Seems like a liability without a booster or re-tracking of an element. Sounds extreme I know, but where else is the speed coming from? It is in danger of becoming the Odyssey of the South.
 
Oh gosh, I didn't mean as a safety-critical measure. Just it's cheap as chips to install, and you'd know where every car is (on track, in shed). Plus data on coaster at every moment - sure, not super accurate (well it is), but will give a good average to uncover latent issues.
Absolutely no point in installing new non-safety critical systems when the existing system shows you literally all that information already
 
If only the UK had another similar sized coaster we could go on in the mean time. While these teething problems are sorted. That was a bit more reliable.

For god sake if anyone knows of such a coaster don't mention it on this thread or your phone will mysteriously self combust.
 
Oh gosh, I didn't mean as a safety-critical measure.
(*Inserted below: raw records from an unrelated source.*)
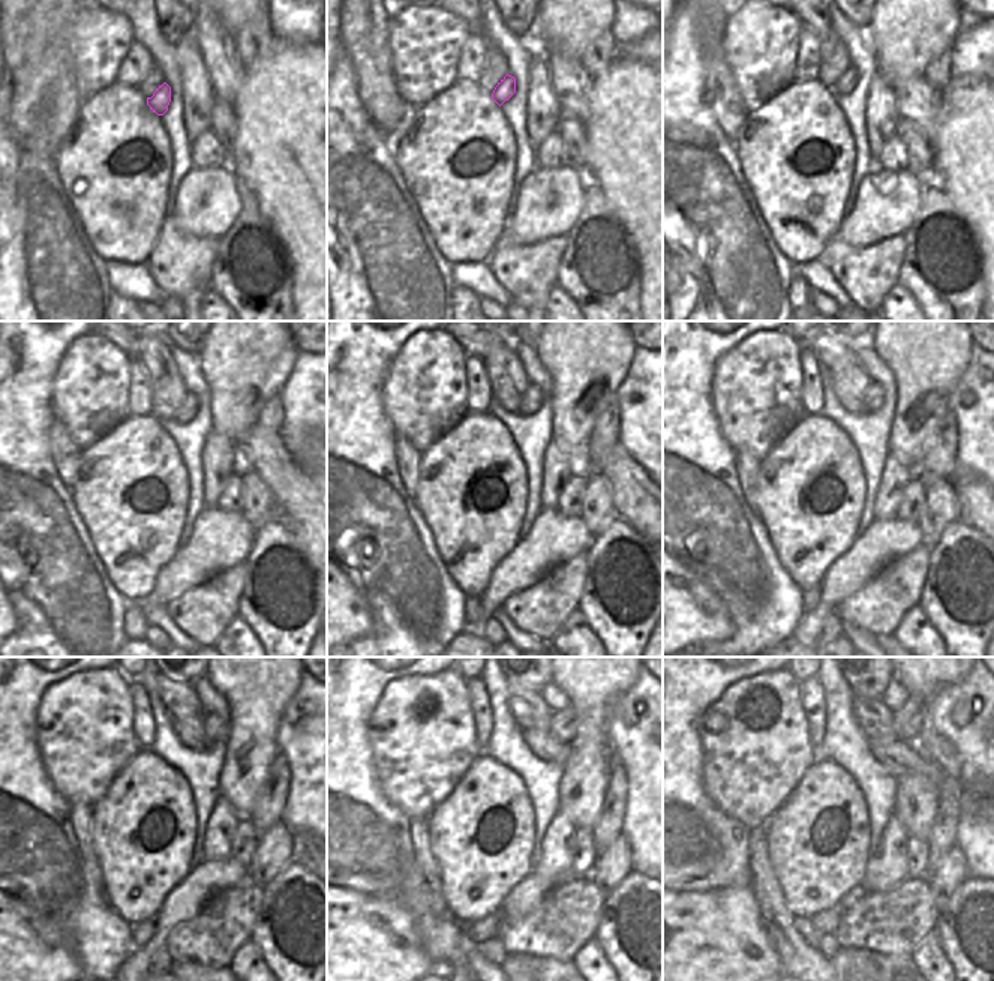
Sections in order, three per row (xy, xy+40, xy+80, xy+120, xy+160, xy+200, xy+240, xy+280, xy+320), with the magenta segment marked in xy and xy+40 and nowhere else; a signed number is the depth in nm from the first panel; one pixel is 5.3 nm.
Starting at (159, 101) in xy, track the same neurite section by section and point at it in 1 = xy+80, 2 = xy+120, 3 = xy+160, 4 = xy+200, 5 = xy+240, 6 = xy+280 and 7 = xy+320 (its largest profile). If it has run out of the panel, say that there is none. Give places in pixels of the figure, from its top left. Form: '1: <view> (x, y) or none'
1: xy+80 (846, 83)
2: xy+120 (188, 408)
3: xy+160 (531, 401)
4: xy+200 (873, 395)
5: xy+240 (215, 728)
6: xy+280 (564, 725)
7: xy+320 (907, 722)

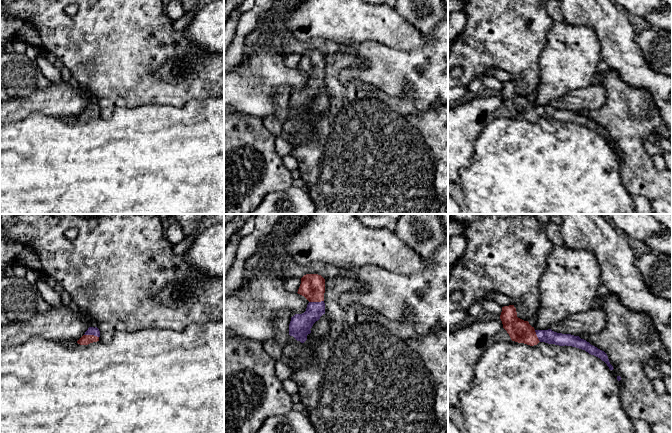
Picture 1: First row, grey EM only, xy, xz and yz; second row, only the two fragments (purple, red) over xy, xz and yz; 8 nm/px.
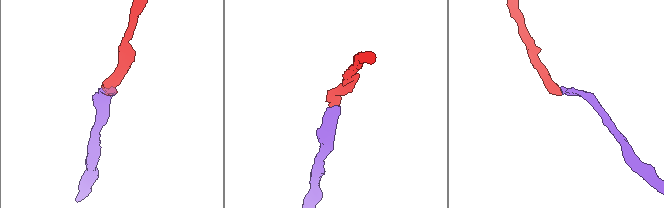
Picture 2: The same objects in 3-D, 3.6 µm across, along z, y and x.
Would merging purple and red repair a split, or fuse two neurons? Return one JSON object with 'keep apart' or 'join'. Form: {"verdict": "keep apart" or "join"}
{"verdict": "join"}

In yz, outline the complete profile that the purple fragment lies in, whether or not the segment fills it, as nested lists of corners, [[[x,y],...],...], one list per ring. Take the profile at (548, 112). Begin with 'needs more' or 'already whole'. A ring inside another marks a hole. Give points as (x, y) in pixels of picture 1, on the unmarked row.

Just it's cheap as chips to install, and you'd know where every car is (on track, in shed). Plus data on coaster at every moment - sure, not super accurate (well it is), but will give a good average to uncover latent issues.
Pretty sure the system already knows where each car is.
 
Absolutely no point in installing new non-safety critical systems when the existing system shows you literally all that information already
We can agree to disagree. It cost Merlin £50m+ for the Smiler incident. Probably £100k to put in GPS to the cars. GPS would have given extra info on car position, and additionally gives further info (per second operational info not currently available).
 
The ride computer will know the cycle time of each train already.

When it was cycling empty trains on Saturday it felt like it was approaching a stall at that exact same element, so I was surprised it then opened. The cycle times must have been above the minimum required.
 
Pretty sure the system already knows where each car is.
Well it doesn't. Not exactly. GPS can be another tool, to look at per-second performance. You can combine that with weather/temp/whatever to understand stuff. You can probably crunch the data and predict/detect a bearing failure or similar.

If F1 uses GPS data, airplanes use it, missiles use it... - I think a roller coaster can use it. AFAIK there is no data collection for Xperia on track other than a few key locations.
 
The ride computer will know the cycle time of each train already.

When it was cycling empty trains on Saturday it felt like it was approaching a stall at that exact same element, so I was surprised it then opened. The cycle times must have been above the minimum required.
But that doesn't tell half of the story!